→ **ACTIVITY**
Pull out every line in the rows below that contains the word "Pizza". Case counts, so match its capitalization.

• • • • •

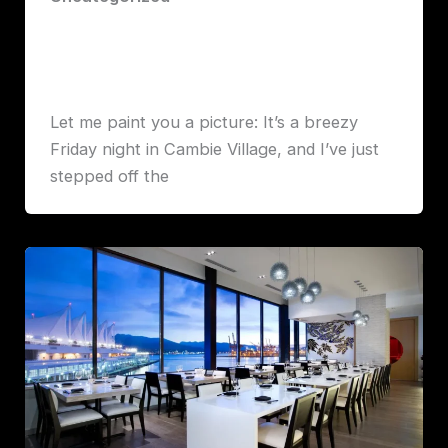
The Gold Standard of Pizza in
Vancouver: My First Bite at Elio Volpe
Robert John Lawrence
Let me paint you a picture: It’s a breezy
Friday night in Cambie Village, and I’ve just
stepped off the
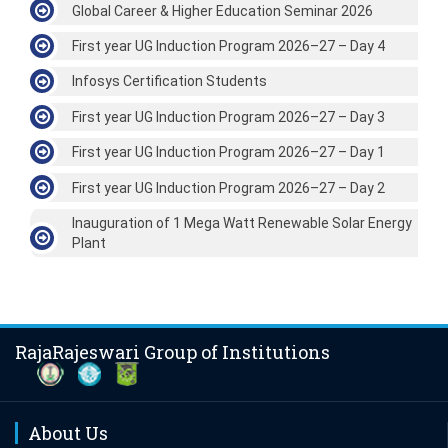
Global Career & Higher Education Seminar 2026
First year UG Induction Program 2026–27 – Day 4
Infosys Certification Students
First year UG Induction Program 2026–27 – Day 3
First year UG Induction Program 2026–27 – Day 1
First year UG Induction Program 2026–27 – Day 2
Inauguration of 1 Mega Watt Renewable Solar Energy
Plant
RajaRajeswari Group of Institutions
About Us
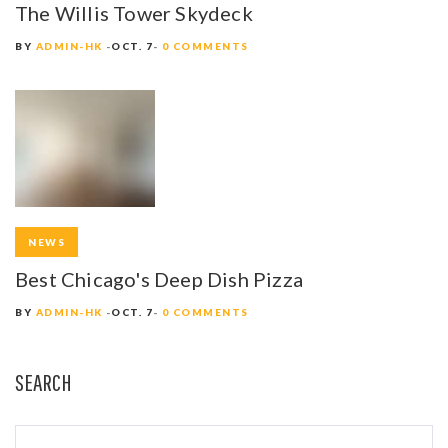
The Willis Tower Skydeck
BY
ADMIN-HK
OCT. 7
0 COMMENTS
NEWS
Best Chicago's Deep Dish Pizza
BY
ADMIN-HK
OCT. 7
0 COMMENTS
SEARCH
S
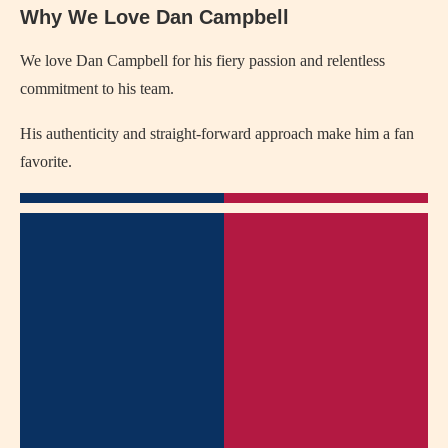
Why We Love Dan Campbell
We love Dan Campbell for his fiery passion and relentless
commitment to his team.
His authenticity and straight-forward approach make him a fan
favorite.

• • • • •

→ **ANSWER AREA**
The Gold Standard of Pizza in
Best Chicago's Deep Dish Pizza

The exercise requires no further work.